Avec son traité « De l’air, de l’eau et des lieux », Hippocrate souhaitait déjà attirer l’attention de ses contemporains sur l’impact de notre environnement sur la santé. Au Ve siècle avant J.-C., il était convaincu que les maladies provenaient de « tout ce que nous introduisons dans notre corps : l’air que nous respirons, les aliments que nous mangeons, les boissons que nous avalons », explique l’architecte Albert Lévy. dans son ouvrage « Ville, urbanisme et santé, les trois révolutions ». Ce lien entre santé et – ce qu’on n’appelait pas encore – urbanisme fut longtemps distendu, avant de réapparaître au XIXe siècle à Londres. La capitale britannique est alors ravagée par une épidémie de choléra, jusqu’à ce qu’un médecin, John Snow, fasse le lien avec les fontaines d’eau de la ville.
Paris est à son tour touchée : 18 000 morts en 1832. Des médecins comme le Dr Claude Lachaise tirent la sonnette d’alarme, accusant l’étroitesse des rues et l’entassement des ménages dans des logements exigus. Place donc, au début des réseaux d’assainissement, l’aération des villes avec la création de parcs et de larges artères comme le fit Haussmann à Paris. Les grandes épidémies disparaissent au moment où la médecine scientifique prend son essor, cristallisant toutes les attentes. Le couple urbanisme et santé s’affaiblit à nouveau, jusqu’au début des années 2000. L’Organisation mondiale de la santé (OMS) a alors décrit les « déterminants sociaux de la santé ». Autrement dit, « les facteurs personnels, sociaux, économiques et environnementaux qui déterminent l’état de santé des populations ». Un clin d’œil à Hippocrate et une manière de rappeler que la santé n’est pas seulement une affaire de soins et d’absence de maladie : si, à 40%, notre condition dépend effectivement du système de santé et de facteurs génétiques
la moitié s’explique par notre environnement social et économique.

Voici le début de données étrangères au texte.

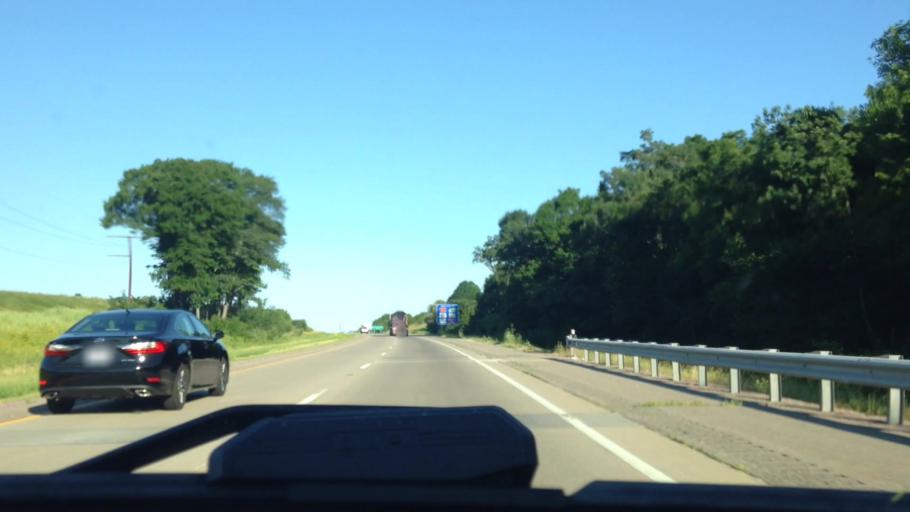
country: US
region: Wisconsin
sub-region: Sauk County
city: Lake Delton
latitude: 43.5672
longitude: -89.7510
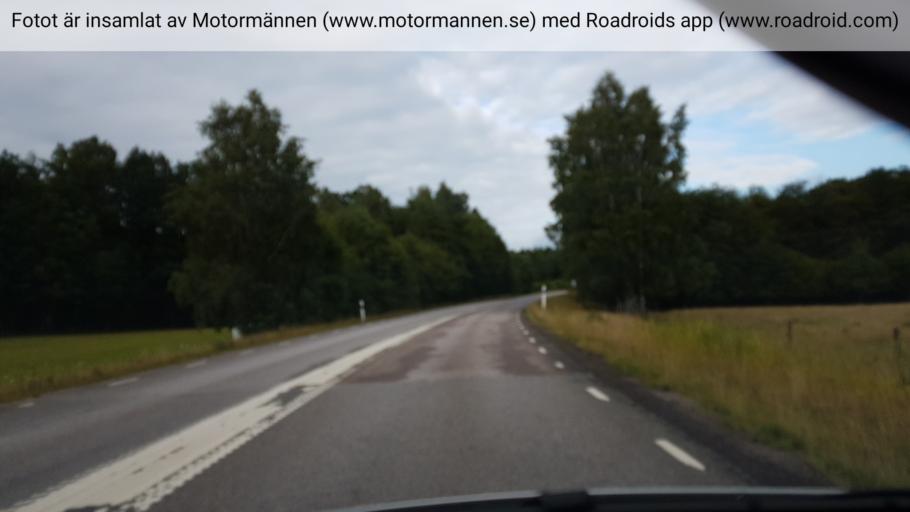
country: SE
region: Vaestra Goetaland
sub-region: Hjo Kommun
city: Hjo
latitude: 58.3215
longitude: 14.2705
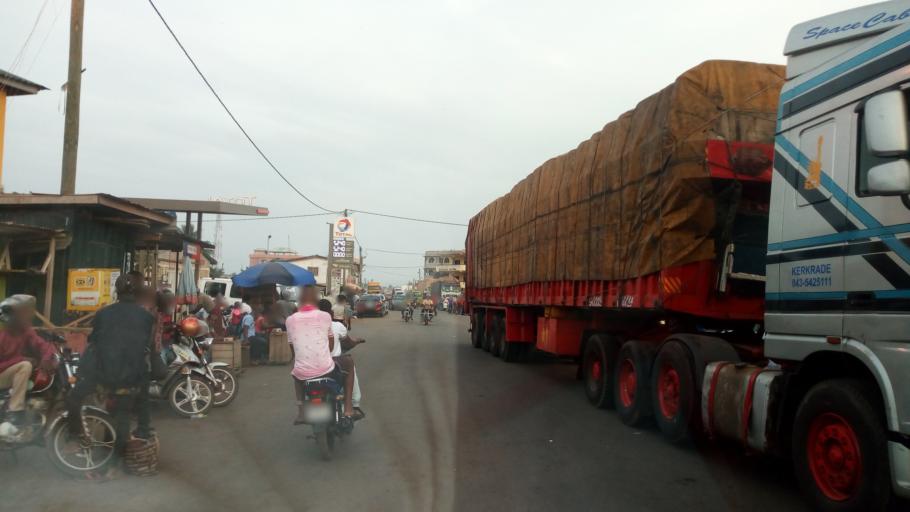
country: TG
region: Maritime
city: Lome
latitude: 6.1134
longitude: 1.1953
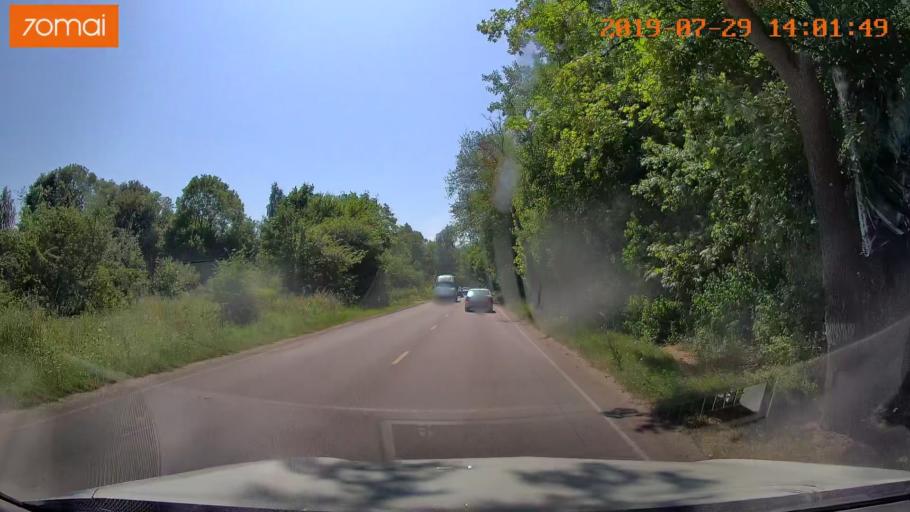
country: RU
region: Kaliningrad
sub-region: Gorod Kaliningrad
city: Baltiysk
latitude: 54.6675
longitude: 19.9192
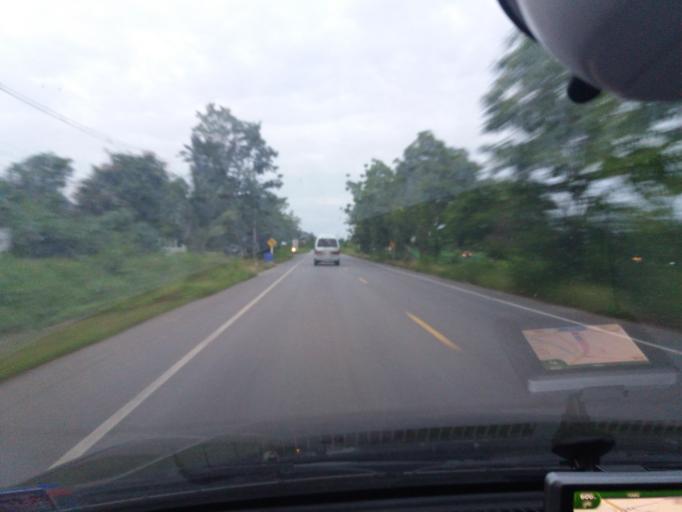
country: TH
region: Suphan Buri
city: Ban Sam Chuk
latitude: 14.7417
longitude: 100.0924
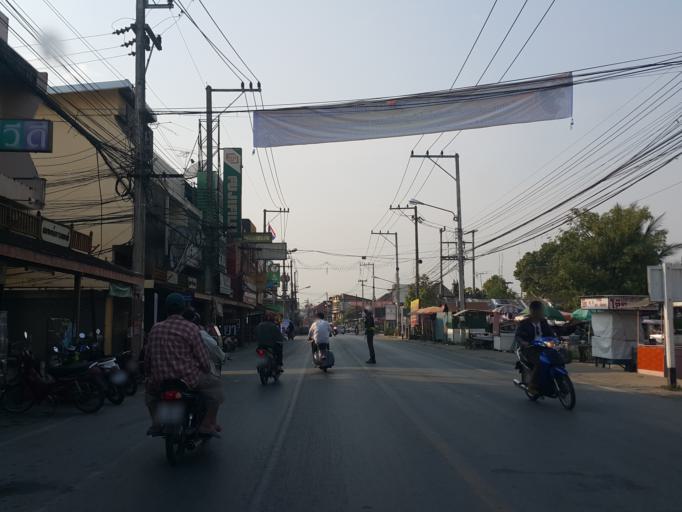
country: TH
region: Chiang Mai
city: San Kamphaeng
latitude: 18.7443
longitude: 99.1205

Et 10 % de notre santé est liée à notre environnement physique immédiat.
-Urbanisme préventif
«Cela montre l’importance de l’espace dans lequel nous vivons et de la prévention», résume Cyrille Harpet, chercheur à l’École des hautes études en santé publique (EHESP). « Aujourd’hui, avec la crise sanitaire, ces deux matériaux nous reviennent comme un boomerang », ajoute Sandrine Delage, chef de projet à l’aménagement du Grand Paris. Au point de légitimer les apports d’une politique de la ville intégrant les questions de santé, tant au niveau des documents stratégiques que sur le terrain ? La tendance se dessine mais reste à confirmer par une acculturation des bâtisseurs de villes à ce que l’on appelle désormais la santé environnementale. Ou comment les élus peuvent prendre soin de leurs concitoyens… Et, in fine, les retenir dans les grandes villes à l’heure où l’exode urbain au profit des campagnes et des petites villes semble se profiler.